I’d not really thought clearly about this one until Peter Nosko highlighted it. If that four hour batch that was causing no issues fails and has to be re-run, then the extra four house could have a serious business impact.

Is this a performance issue or is it a Disaster Recovery consideration? Actually it does not matter what you label it, it is a potential threat to the business. The solution to it is far more complex and depends on several things, one of which is can the batch be partially recovered or not?

When I design long running processes I always consider recovery/restart. If it is a one-off job such as initial data take-on I don’t put much effort into it. It works or it fails and your recovery is to go back to the original system or something. If it a regular data load of 100’s of GB of critical data, that process has to be gold plated.
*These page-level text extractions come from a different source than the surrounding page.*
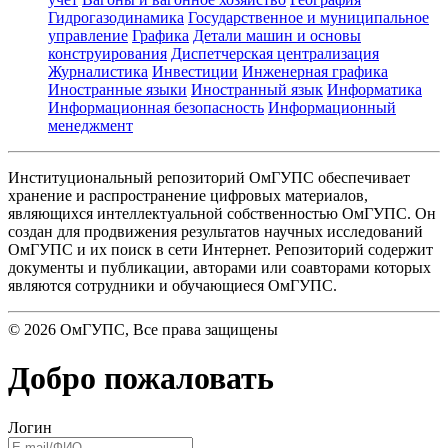
Гидрогазодинамика
Государственное и муниципальное
управление
Графика
Детали машин и основы
конструирования
Диспетчерская централизация
Журналистика
Инвестиции
Инженерная графика
Иностранные языки
Иностранный язык
Информатика
Информационная безопасность
Информационный
менеджмент
Институциональный репозиторий ОмГУПС обеспечивает
хранение и распространение цифровых материалов,
являющихся интеллектуальной собственностью ОмГУПС. Он
создан для продвижения результатов научных исследований
ОмГУПС и их поиск в сети Интернет. Репозиторий содержит
документы и публикации, авторами или соавторами которых
являются сотрудники и обучающиеся ОмГУПС.
©
2026
ОмГУПС
, Все права защищены
Добро пожаловать
Логин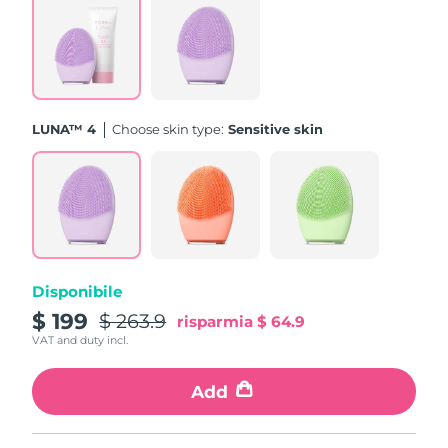
Turchia
Consegna stimata
8/9/26
Emirati Arabi Uniti
Consegna stimata
8/9/26
Regno Unito
Consegna stimata
8/8/26
LUNA™ 4
Choose skin type:
Sensitive skin
Stati Uniti
Consegna stimata
8/9/26
Uzbekistan
Consegna stimata
8/13/26
Vietnam
Consegna stimata
8/14/26
Disponibile
$ 199
$ 263.9
risparmia
$ 64.9
VAT and duty incl.
Add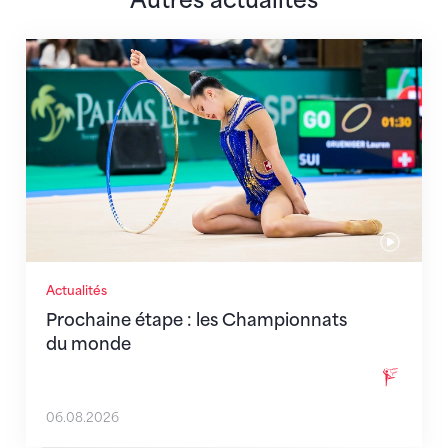
Autres actualités
Prochaine étape : les Championnats du monde
Actualités
Prochaine étape : les Championnats
du monde
06.08.2026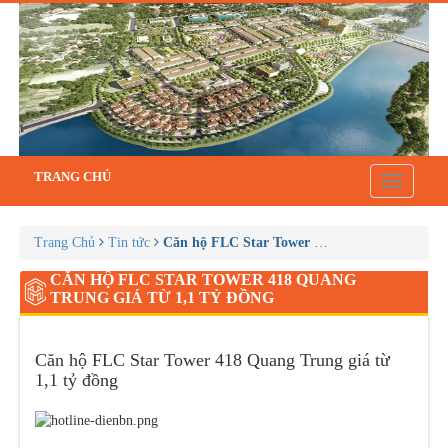
TRANG CHỦ
Toggle
navigatio
Trang Chủ
Tin tức
Căn hộ FLC Star Tower 418 Quang Trung giá t
CĂN HỘ FLC STAR TOWER 418 QUANG
TRUNG GIÁ TỪ 1,1 TỶ ĐỒNG
Căn hộ FLC Star Tower 418 Quang Trung giá từ
1,1 tỷ đồng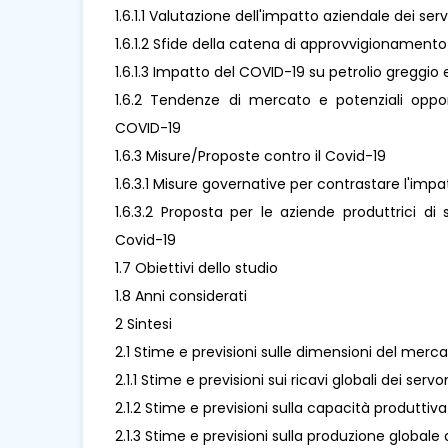
1.6.1.1 Valutazione dell'impatto aziendale dei s
1.6.1.2 Sfide della catena di approvvigionamento
1.6.1.3 Impatto del COVID-19 su petrolio greggio e
1.6.2 Tendenze di mercato e potenziali oppo
COVID-19
1.6.3 Misure/Proposte contro il Covid-19
1.6.3.1 Misure governative per contrastare l'imp
1.6.3.2 Proposta per le aziende produttrici d
Covid-19
1.7 Obiettivi dello studio
1.8 Anni considerati
2 Sintesi
2.1 Stime e previsioni sulle dimensioni del merc
2.1.1 Stime e previsioni sui ricavi globali dei se
2.1.2 Stime e previsioni sulla capacità produtti
2.1.3 Stime e previsioni sulla produzione global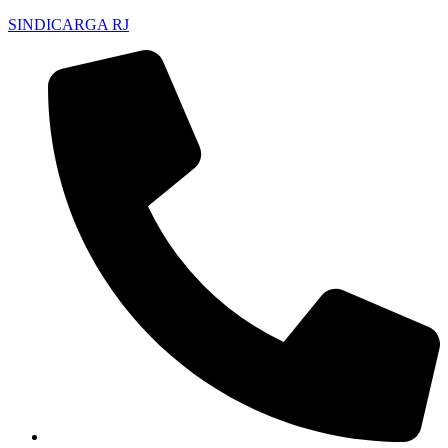
SINDICARGA RJ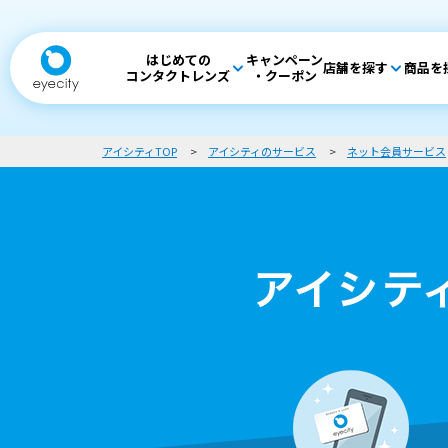
はじめての
キャンペーン
店舗を探す
商品を
コンタクトレンズ
・クーポン
アイシティTOP
アイシティのサービス
ネット会員サービス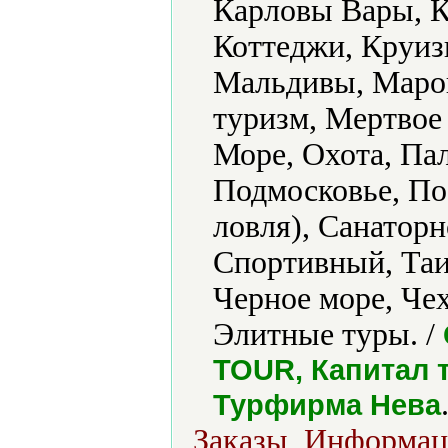
Карловы Вары, К
Коттеджи, Круиз
Мальдивы, Маро
туризм, Мертвое
Море, Охота, Па
Подмосковье, По
ловля), Санаторн
Спортивный, Таи
Черное море, Чех
Элитные туры. /
TOUR, Капитал т
Турфирма Нева
Заказы, Информац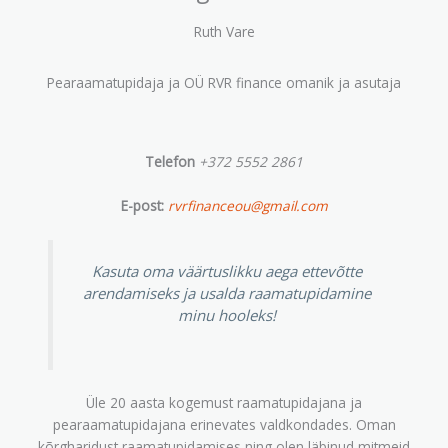
Ruth Vare
Pearaamatupidaja ja OÜ RVR finance omanik ja asutaja
Telefon
+372 5552 2861
E-post:
rvrfinanceou@gmail.com
Kasuta oma väärtuslikku aega ettevõtte
arendamiseks ja usalda raamatupidamine
minu hooleks!
Üle 20 aasta kogemust raamatupidajana ja
pearaamatupidajana erinevates valdkondades. Oman
kõrgharidust raamatupidamises ning olen läbinud mitmeid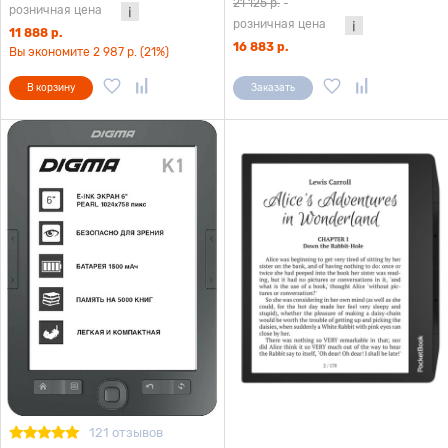
21 125 р.
-
розничная цена
розничная цена
11 888 р.
16 883 р.
Вы экономите 2 987 р. (21%)
В корзину
Заказать
121 отзывов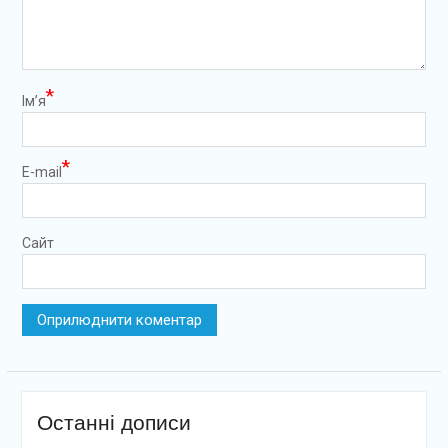
*
Ім’я
*
E-mail
Сайт
Останні дописи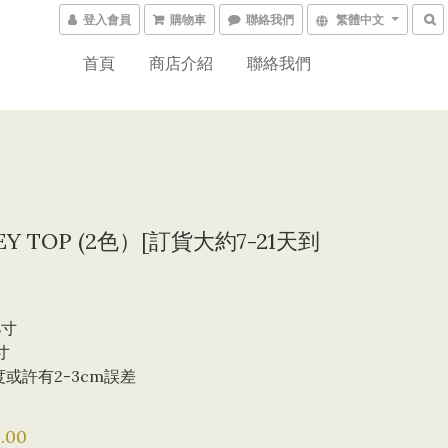
登入會員
購物車
聯絡我們
繁體中文
首頁
商店介紹
聯絡我們
EY TOP (2色）[訂貨大約7-21天到
8寸
寸
度或許有2-3cm誤差
.00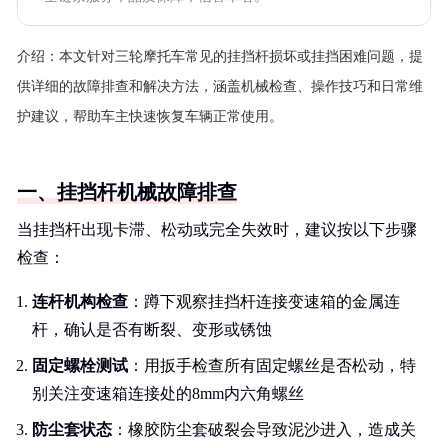
介绍：
本文针对三轮摩托车常见的挂挡杆损坏或挂挡困难问题，提
供详细的故障排查和解决方法，涵盖机械检查、操作技巧和日常维
护建议，帮助车主快速恢复车辆正常使用。
一、挂挡杆机械故障排查
当挂挡杆出现卡滞、松动或完全失效时，建议按以下步骤
检查：
连杆机构检查
：蹲下观察挂挡杆连接变速箱的金属连
杆，确认是否有断裂、变形或锈蚀
固定螺栓测试
：用扳手检查所有固定螺丝是否松动，特
别关注变速箱连接处的8mm内六角螺丝
防尘套状态
：橡胶防尘套破裂会导致泥沙进入，造成关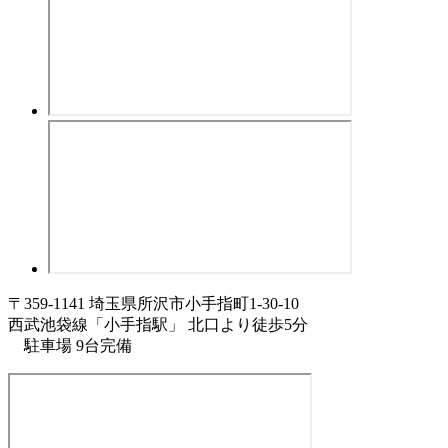
〒359-1141 埼玉県所沢市小手指町1-30-10
西武池袋線「小手指駅」 北口より徒歩5分
駐車場 9台完備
I design such systems so that they load data in batches in loops. The data is marked with the loop ID and ascending primary key values are logged, and the instrumentation records which stage it has got to. If someone kicks the plug out the server or the batch hits a critical error, you can restart it, it will clean up any partially completed loops and then start from after the last completed batch. It takes a lot more effort to develop but the pay-back can be huge. I worked on one project that was so out of control that the structure of the data was not really known and would change over time, so the batch would fail all the bloody time, and I would have to re-run it once someone had fixed the latest issue . The ability to restart with little lost time was a god-send to me – and the business, not that they really noticed.

Simply tuning up the batch run to complete more quickly, as Peter suggests, so it can be blown away and repeated several times is a pragmatic alternative. NB Peter also said he does something similar to what I describe above.

6 Freeing Up Cloud Resource

Again, I had not thought of this before but Thomas Teske made the point that if your system is living in the cloud and you are charged by resource usage, you may save money by tuning up anything that uses a lot of resource. You are not satisfying a First Order business need of getting things done in time but you are satisfying a First Order business need of reducing cost

7 Learning How To Tune

I think this is greatly under-rated as a reason to tune something, and even indulge in a little CTD even when the First Order business need has been met. It does not matter how much you read stuff by tuning experts, you are only going to properly learn how to performance tune, and especially tune in your specific environment, by practice. By doing it. The philosophy of performance tuning is of course a massive topic, but by looking at why things take time to run, coming up with potential solutions, and testing them, you will become really pretty good at it. And thus better at your job and more useful to your employer.

Of course, this increase in your skills may not be a First, Second, or even Third Order business need of your employer, but it could well help you change employer 😀 .

8 Integration Testing

Again highlighted by Peter Nosko, we should all be doing integrated, continuous testing, or at least something as close to that as possible. Testing a four hour batch run takes, err, more time than a 15 minute batch run. For the sake of integration testing you want to get that time down.

But, as I point out..

{joke – don’t take this tweet seriously}

As I think you can see, there are many reasons why it might be beneficial to tune up something where the First Order business need is being met, but the Second Order benefits are significant. I am sure there are some other benefits to speeding up that batch job that finishes at 4am.

I’ll finish with one observation, made by a couple of other people on the Twitter discussion (such as Nenad Noveljic). If you fix the First Order issue, when management is screaming and cry and offering a bonus to whoever does it (like that ever happens) you get noticed. Fixing Second Order issues they did not see, especially as they now may not even occur, is going to get you no reward at all.